To-do item
Every entry gets copied exactly. No images go into the copy.
Start of Material supplied
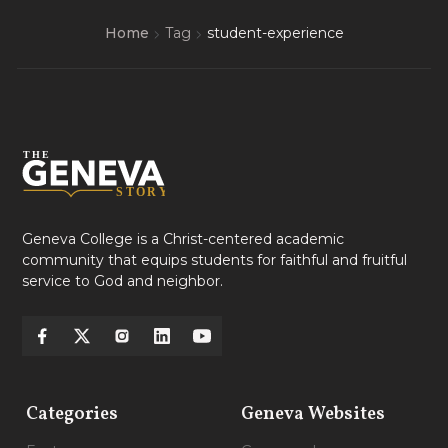
Home
Tag
student-experience
Geneva College is a Christ-centered academic
community that equips students for faithful and fruitful
service to God and neighbor.
Categories
Geneva Websites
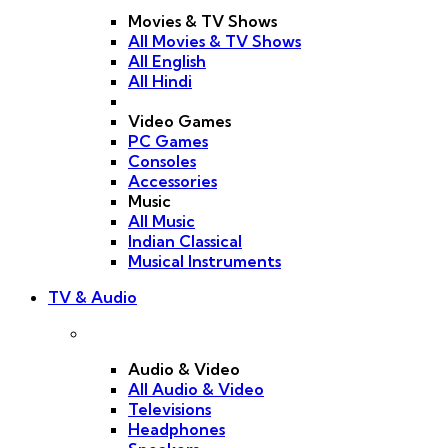
Movies & TV Shows
All Movies & TV Shows
All English
All Hindi
Video Games
PC Games
Consoles
Accessories
Music
All Music
Indian Classical
Musical Instruments
TV & Audio
Audio & Video
All Audio & Video
Televisions
Headphones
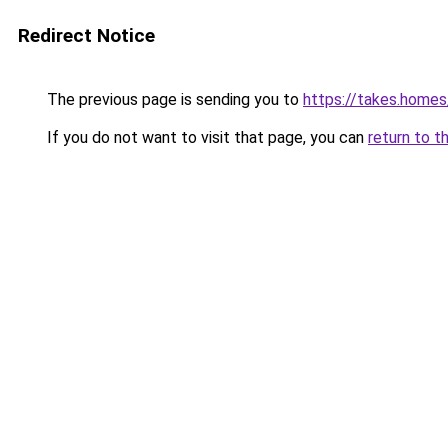
Redirect Notice
The previous page is sending you to
https://takes.home
If you do not want to visit that page, you can
return to t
End of Material supplied
Exercise solution
Home
Tag
student-experience
Geneva College is a Christ-centered academic
community that equips students for faithful and fruitful
service to God and neighbor.
Categories
Geneva Websites
Movies & TV Shows
All Movies & TV Shows
All English
All Hindi
Video Games
PC Games
Consoles
Accessories
Music
All Music
Indian Classical
Musical Instruments
TV & Audio
Audio & Video
All Audio & Video
Televisions
Headphones
Redirect Notice
The previous page is sending you to
https://takes.home
If you do not want to visit that page, you can
return to t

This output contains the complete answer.